The dating site for married people, Ashley Madison, has now been around for over a decade. What can we now learn about marriage and monogamy from this “sociological experiment on steroids"?  

What’s the Big Idea?


In the world of online dating there are sites for people claiming just about any sort of interest or identity, whether they are a dog lover or a conservative Christian, or even a married person looking to have an affair.

That’s right, a dating site for married people, Ashley Madison, has been around for over a decade, an experience its founder Noel Biderman has described as “a sociological experiment on steroids.” As you might imagine, Biderman gets beat up in the media quite often. His many critics, and competitors, have charged that he has built a business “on the back of broken hearts, ruined marriages and damaged families.” 

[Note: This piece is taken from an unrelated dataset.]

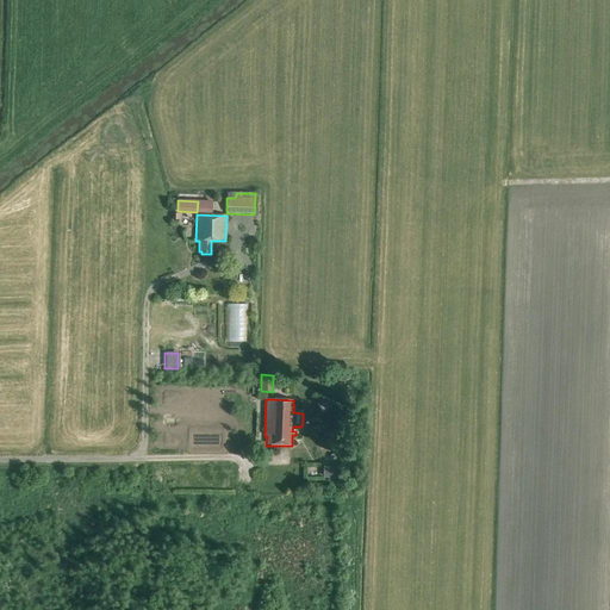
[(327,464),(325,475),(337,477),(338,465),(327,464)]
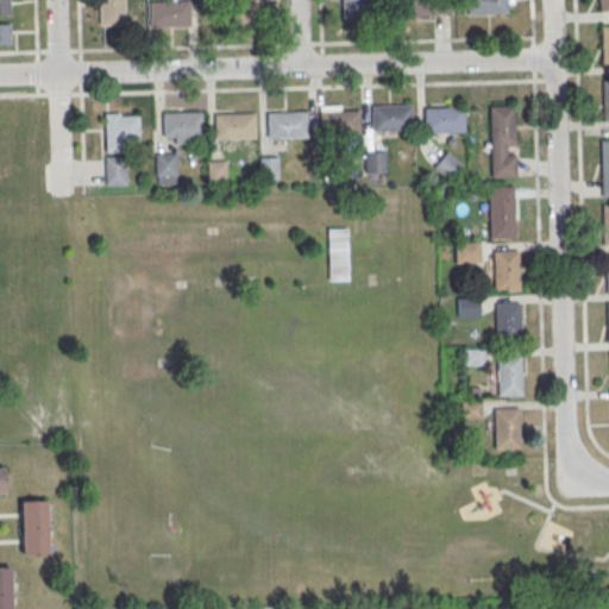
[(124,0),(98,0),(100,26),(125,25),(124,0)]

I invited Biderman to appear on Big Think, after all, to have a dialogue about a subject that is very much out in the open, yet all too often needlessly clouded by hypocricy and false moralizing. Biderman, after all, certainly didn’t create infidelity. Do we wish to make him the boogie man for our own failure to understand human nature? Biderman told Big Think:

My intent was to cannibalize a behavior pattern where people were going on singles dating sites when that wasn’t the appropriate forum for them to conduct an affair or they were having in the workplace. So I always thought that I could move them into a social network of their own.  

So Biderman was unambiguously out to make buck with a clever enterprise. At the same time, a secondary outcome of Biderman’s business has been a Kinsey-esque accumulation of data about marriage and monogamy. Biderman has found that people have become quite comfortable sharing personal information online, and this data helps his dating site better serve its customer. One of the most surprising discoveries, for instance, that Biderman points to in his data is that open relationships lead to “much less divorce.” He tells Big Think:

I don’t want to say that’s a more successful marriage just because you didn’t get divorced, but if their divorce rates are half that or even less than couples in monogamous relationships maybe we’re onto something. Is this manmade contract we’ve created for ourselves setting us up to fail? I think a lot of people would argue yes, it is.  

Are all affairs the same? We don’t know what happens behind closed doors, but what Biderman says his site offers married people is discretion.

Watch him in his own words here:

What’s the Significance?

Biderman says that an affair can actually be a “marriage preservation device.” How is that possible?

What do married couples value the most? Building a family. Having a great economic situation and the ability to own a home. Take vacations. While most people don’t sign up for a life of celibacy when they get married, according to Biderman, sex is important, but it is certainly not at the top of the list. And yet, marriage is almost always defined by monogamy. 

However, through an affair, or “through a liaison, and even to some degree through the use of pornography and other things,” Biderman argues, married people can find “these cathartic outlets that allow them to stay within that marriage and be that great partner, parent or however they see themselves.” And technology offers them the ability to keep it discreet.